The Respondent Employer has submitted that the state of quadriplegia is “a reasonable reference to a most extreme case”. On this basis it is submitted proportionality requires an award of 25per cent of the maximum amount. Reference is made to Government Supply Department v Abbott (1993) 9 NSWCCR 276. In that case Meagher JA identified a quadriplegic as a most extreme case, and then continued “the relevant question is how does the pain and suffering, real and unpleasant as it must have been, suffered by Mrs Abbott, compare to that of a quadriplegic?” Quadriplegia may well represent a most extreme case, but it is not the only example of a most extreme case. In Jones Bros Bus Co Pty Ltd v Baker (1992) 26 NSWLR 322 Kirby P (as his Honour then was) noted at 338F “that it was not necessary to establish ‘the most extreme case’ as being at the apex of a descending list of injuries catalogued according to their severity.” Candy ADP in Westling at [41] said “It is not necessary to be a quadriplegic in order to obtain the maximum sum under section 67 nor is that the sole point of reference by which other entitlements are measured. I agree. See also Rapford Pty Ltd t/as Gilbert Foil Container Co v Williams (1993) 9 NSWCCR 320.

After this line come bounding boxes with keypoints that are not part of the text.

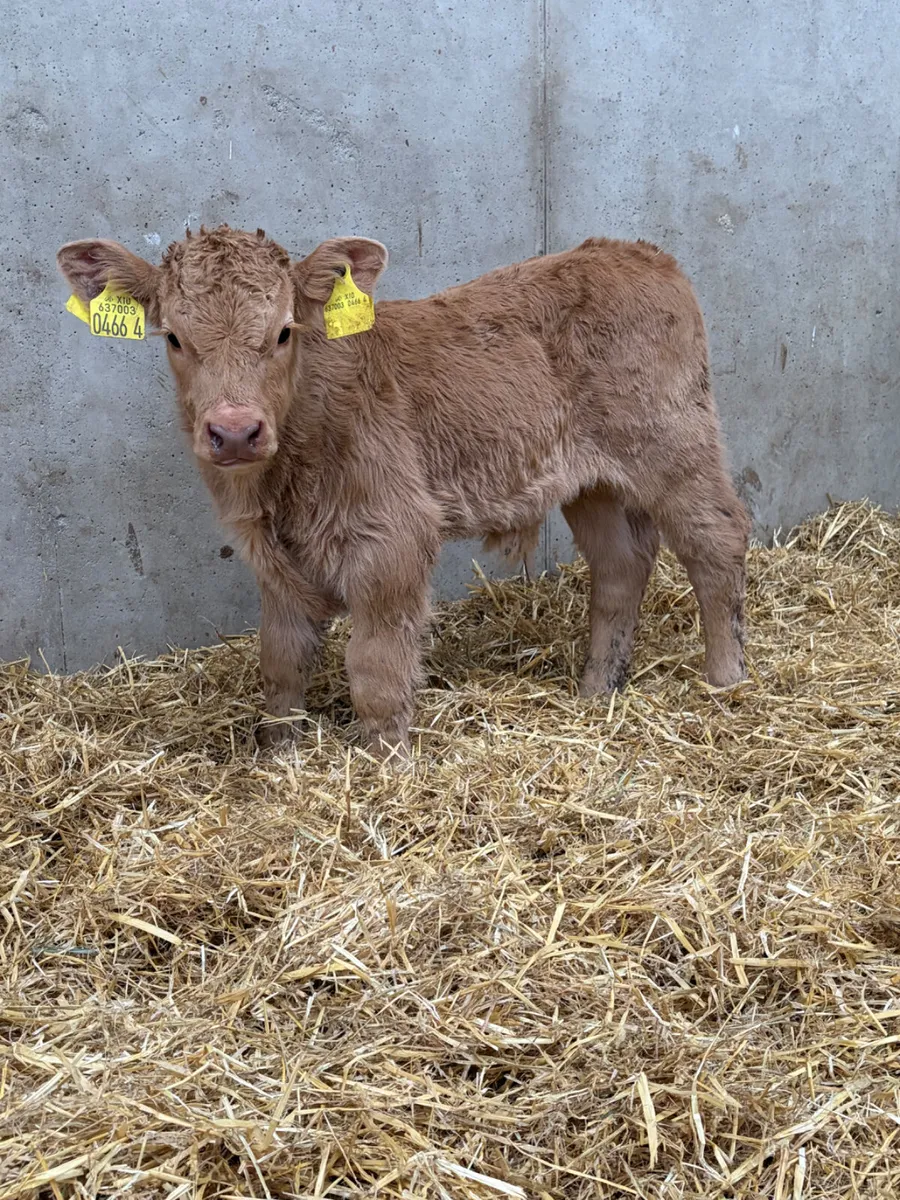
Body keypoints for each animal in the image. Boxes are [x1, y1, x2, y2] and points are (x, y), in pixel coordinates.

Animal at [57, 227, 750, 757]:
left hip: (675, 441)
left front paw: (386, 765)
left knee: (717, 541)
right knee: (620, 566)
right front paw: (278, 756)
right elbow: (279, 663)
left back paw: (726, 681)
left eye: (283, 332)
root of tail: (636, 252)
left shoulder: (393, 538)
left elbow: (376, 671)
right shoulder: (272, 558)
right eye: (174, 337)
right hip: (593, 480)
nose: (233, 430)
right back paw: (597, 690)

Determining quantum pursuant to section 67 involves “in a sense, a value judgment” (Alvorac General Engineering Pty Limited v Arlotta (1993) 29 NSWLR 734 at 739A). In Galley v Pasminco Mining Limited (1993) 9 NSWCCR 288 at 297 Johns J said:
“The expression ‘a most extreme case’ is not the subject of statutory definition. The words have been stated to have no technical, legal significance, and there is no indication that Parliament intended any meaning other than that which the words ordinarily have (Dell v Dalton).
I conclude that this particular matter does not fall into the category of a most extreme case. In my view, when assessing pain and suffering pursuant to the provisions of section 67, the same approach to the assessment of damages for personal injury is to be applied in that its resolution involves questions of fact and degree, matters of opinion, impression, speculation and estimation calling for the exercise of commonsense and judgment (Dell v Dalton).”
Taking into account the circumstances of the matter overall, I have concluded the view reached by the arbitrator was the true and correct one, and a sum representing one third of the maximum is appropriate, applying principles of reasonable proportionality in compliance with section 67(3).
DECISION
The decision of the arbitrator dated 19 November 2009 is confirmed.
COSTS
I make no order as to costs of this appeal.
Michael Snell
Acting Deputy President
31 March 2010
I, TUYET WALLIS, CERTIFY THAT THIS IS A TRUE AND ACCURATE RECORD OF THE REASONS FOR DECISION OF MICHAEL SNELL, ACTING DEPUTY PRESIDENT OF THE WORKERS COMPENSATION COMMISSION.